PROVIDED ENTRIES:
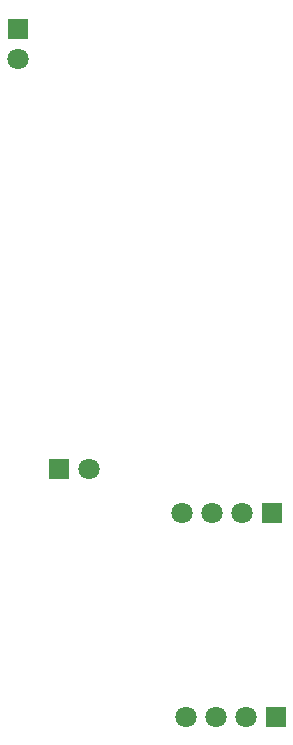
<source format=gbr>
%TF.GenerationSoftware,KiCad,Pcbnew,8.0.2*%
%TF.CreationDate,2025-05-12T10:49:56+08:00*%
%TF.ProjectId,ternel_box,7465726e-656c-45f6-926f-782e6b696361,rev?*%
%TF.SameCoordinates,PX7233d70PY8583b00*%
%TF.FileFunction,Soldermask,Bot*%
%TF.FilePolarity,Negative*%
%FSLAX46Y46*%
G04 Gerber Fmt 4.6, Leading zero omitted, Abs format (unit mm)*
G04 Created by KiCad (PCBNEW 8.0.2) date 2025-05-12 10:49:56*
%MOMM*%
%LPD*%
G01*
G04 APERTURE LIST*
%ADD10R,1.800000X1.800000*%
%ADD11C,1.800000*%
G04 APERTURE END LIST*
D10*
%TO.C,P9*%
X41620000Y24500000D03*
D11*
X39080000Y24500000D03*
X36540000Y24500000D03*
X34000000Y24500000D03*
%TD*%
D10*
%TO.C,P8*%
X19750000Y82750000D03*
D11*
X19750000Y80210000D03*
%TD*%
D10*
%TO.C,P7*%
X23230000Y45500000D03*
D11*
X25770000Y45500000D03*
%TD*%
D10*
%TO.C,P6*%
X41290000Y41750000D03*
D11*
X38750000Y41750000D03*
X36210000Y41750000D03*
X33670000Y41750000D03*
%TD*%
M02*

</source>
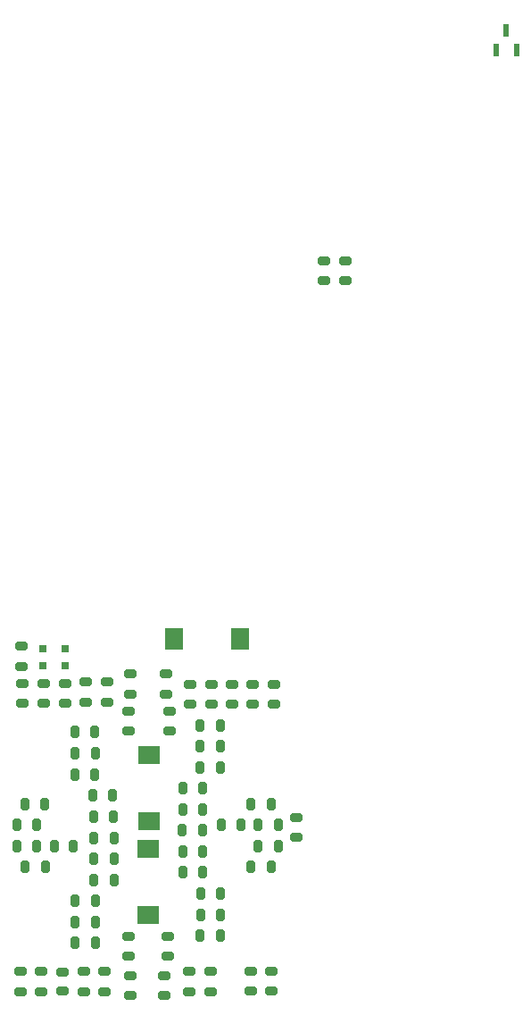
<source format=gbp>
G04 #@! TF.GenerationSoftware,KiCad,Pcbnew,7.0.7-7.0.7~ubuntu22.04.1*
G04 #@! TF.CreationDate,2023-12-22T20:45:00+01:00*
G04 #@! TF.ProjectId,piaxe,70696178-652e-46b6-9963-61645f706362,rev?*
G04 #@! TF.SameCoordinates,Original*
G04 #@! TF.FileFunction,Paste,Bot*
G04 #@! TF.FilePolarity,Positive*
%FSLAX46Y46*%
G04 Gerber Fmt 4.6, Leading zero omitted, Abs format (unit mm)*
G04 Created by KiCad (PCBNEW 7.0.7-7.0.7~ubuntu22.04.1) date 2023-12-22 20:45:00*
%MOMM*%
%LPD*%
G01*
G04 APERTURE LIST*
G04 Aperture macros list*
%AMRoundRect*
0 Rectangle with rounded corners*
0 $1 Rounding radius*
0 $2 $3 $4 $5 $6 $7 $8 $9 X,Y pos of 4 corners*
0 Add a 4 corners polygon primitive as box body*
4,1,4,$2,$3,$4,$5,$6,$7,$8,$9,$2,$3,0*
0 Add four circle primitives for the rounded corners*
1,1,$1+$1,$2,$3*
1,1,$1+$1,$4,$5*
1,1,$1+$1,$6,$7*
1,1,$1+$1,$8,$9*
0 Add four rect primitives between the rounded corners*
20,1,$1+$1,$2,$3,$4,$5,0*
20,1,$1+$1,$4,$5,$6,$7,0*
20,1,$1+$1,$6,$7,$8,$9,0*
20,1,$1+$1,$8,$9,$2,$3,0*%
G04 Aperture macros list end*
%ADD10RoundRect,0.002500X0.237500X-0.587500X0.237500X0.587500X-0.237500X0.587500X-0.237500X-0.587500X0*%
%ADD11RoundRect,0.150000X0.250000X0.430000X-0.250000X0.430000X-0.250000X-0.430000X0.250000X-0.430000X0*%
%ADD12RoundRect,0.150000X0.430000X-0.250000X0.430000X0.250000X-0.430000X0.250000X-0.430000X-0.250000X0*%
%ADD13RoundRect,0.042500X0.977500X-0.787500X0.977500X0.787500X-0.977500X0.787500X-0.977500X-0.787500X0*%
%ADD14RoundRect,0.150000X-0.430000X0.250000X-0.430000X-0.250000X0.430000X-0.250000X0.430000X0.250000X0*%
%ADD15RoundRect,0.147500X0.262500X0.412500X-0.262500X0.412500X-0.262500X-0.412500X0.262500X-0.412500X0*%
%ADD16RoundRect,0.147500X-0.262500X-0.412500X0.262500X-0.412500X0.262500X0.412500X-0.262500X0.412500X0*%
%ADD17RoundRect,0.150000X-0.250000X-0.430000X0.250000X-0.430000X0.250000X0.430000X-0.250000X0.430000X0*%
%ADD18RoundRect,0.042500X-0.977500X0.787500X-0.977500X-0.787500X0.977500X-0.787500X0.977500X0.787500X0*%
%ADD19RoundRect,0.147500X-0.412500X0.262500X-0.412500X-0.262500X0.412500X-0.262500X0.412500X0.262500X0*%
%ADD20R,0.800000X0.720000*%
%ADD21RoundRect,0.147500X0.412500X-0.262500X0.412500X0.262500X-0.412500X0.262500X-0.412500X-0.262500X0*%
%ADD22RoundRect,0.042500X-0.787500X-0.977500X0.787500X-0.977500X0.787500X0.977500X-0.787500X0.977500X0*%
G04 APERTURE END LIST*
D10*
X169930000Y-77657500D03*
X168030000Y-77657500D03*
X168980000Y-75782500D03*
D11*
X131760000Y-156310000D03*
X129860000Y-156310000D03*
X146650000Y-155100000D03*
X144750000Y-155100000D03*
D12*
X141000000Y-139650000D03*
X141000000Y-137750000D03*
D13*
X135000000Y-159612500D03*
X135000000Y-153387500D03*
D12*
X136500000Y-167250000D03*
X136500000Y-165350000D03*
D14*
X133300000Y-165350000D03*
X133300000Y-167250000D03*
D11*
X131650000Y-148325000D03*
X129750000Y-148325000D03*
D14*
X144900000Y-137750000D03*
X144900000Y-139650000D03*
D15*
X127925000Y-153100000D03*
X126100000Y-153100000D03*
D11*
X130000000Y-160270000D03*
X128100000Y-160270000D03*
D14*
X128875000Y-165000000D03*
X128875000Y-166900000D03*
D12*
X123100000Y-139575000D03*
X123100000Y-137675000D03*
D16*
X141987500Y-151100000D03*
X143812500Y-151100000D03*
D17*
X145450000Y-153100000D03*
X147350000Y-153100000D03*
D18*
X135050000Y-144487500D03*
X135050000Y-150712500D03*
D17*
X139920000Y-143670000D03*
X141820000Y-143670000D03*
X139950000Y-161600000D03*
X141850000Y-161600000D03*
X140000000Y-157600000D03*
X141900000Y-157600000D03*
X139920000Y-145670000D03*
X141820000Y-145670000D03*
D11*
X124450000Y-151100000D03*
X122550000Y-151100000D03*
D14*
X133100000Y-161650000D03*
X133100000Y-163550000D03*
D12*
X140900000Y-166875000D03*
X140900000Y-164975000D03*
X144700000Y-166850000D03*
X144700000Y-164950000D03*
X149100000Y-152300000D03*
X149100000Y-150400000D03*
D11*
X131700000Y-150325000D03*
X129800000Y-150325000D03*
D19*
X126875000Y-165037500D03*
X126875000Y-166862500D03*
D17*
X123300000Y-149100000D03*
X125200000Y-149100000D03*
D12*
X138900000Y-166875000D03*
X138900000Y-164975000D03*
D17*
X123350000Y-155100000D03*
X125250000Y-155100000D03*
D11*
X131750000Y-154325000D03*
X129850000Y-154325000D03*
D14*
X133300000Y-136800000D03*
X133300000Y-138700000D03*
D17*
X138310000Y-149610000D03*
X140210000Y-149610000D03*
D11*
X129950000Y-146300000D03*
X128050000Y-146300000D03*
X130000000Y-144300000D03*
X128100000Y-144300000D03*
D12*
X136900000Y-163550000D03*
X136900000Y-161650000D03*
D14*
X123000000Y-134175000D03*
X123000000Y-136075000D03*
D12*
X146900000Y-139650000D03*
X146900000Y-137750000D03*
D17*
X138310000Y-147630000D03*
X140210000Y-147630000D03*
D14*
X131100000Y-137575000D03*
X131100000Y-139475000D03*
D17*
X138310000Y-155610000D03*
X140210000Y-155610000D03*
D12*
X138990000Y-139650000D03*
X138990000Y-137750000D03*
D20*
X124975000Y-134425000D03*
X127125000Y-134425000D03*
X127125000Y-135975000D03*
X124975000Y-135975000D03*
D17*
X139920000Y-141670000D03*
X141820000Y-141670000D03*
X140000000Y-159600000D03*
X141900000Y-159600000D03*
D11*
X146650000Y-149100000D03*
X144750000Y-149100000D03*
D21*
X153700000Y-99512500D03*
X153700000Y-97687500D03*
X142930000Y-139612500D03*
X142930000Y-137787500D03*
D12*
X124875000Y-166900000D03*
X124875000Y-165000000D03*
D14*
X122875000Y-165000000D03*
X122875000Y-166900000D03*
D11*
X131750000Y-152325000D03*
X129850000Y-152325000D03*
D21*
X151700000Y-99512500D03*
X151700000Y-97687500D03*
D11*
X130000000Y-158270000D03*
X128100000Y-158270000D03*
X130000000Y-162270000D03*
X128100000Y-162270000D03*
X129950000Y-142300000D03*
X128050000Y-142300000D03*
D14*
X146700000Y-164950000D03*
X146700000Y-166850000D03*
D19*
X127100000Y-137725000D03*
X127100000Y-139550000D03*
D14*
X129100000Y-137575000D03*
X129100000Y-139475000D03*
D22*
X137487500Y-133500000D03*
X143712500Y-133500000D03*
D14*
X130875000Y-165000000D03*
X130875000Y-166900000D03*
D17*
X138310000Y-153610000D03*
X140210000Y-153610000D03*
D12*
X137000000Y-142200000D03*
X137000000Y-140300000D03*
D14*
X125100000Y-137675000D03*
X125100000Y-139575000D03*
D17*
X145450000Y-151100000D03*
X147350000Y-151100000D03*
D14*
X133100000Y-140300000D03*
X133100000Y-142200000D03*
D12*
X136700000Y-138700000D03*
X136700000Y-136800000D03*
D17*
X138260000Y-151610000D03*
X140160000Y-151610000D03*
D11*
X124450000Y-153100000D03*
X122550000Y-153100000D03*
M02*

</source>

TO DO: If a line in the material above contains the word "primitives", copy it.

TASK SOLUTION:
0 Add four circle primitives for the rounded corners*
0 Add four rect primitives between the rounded corners*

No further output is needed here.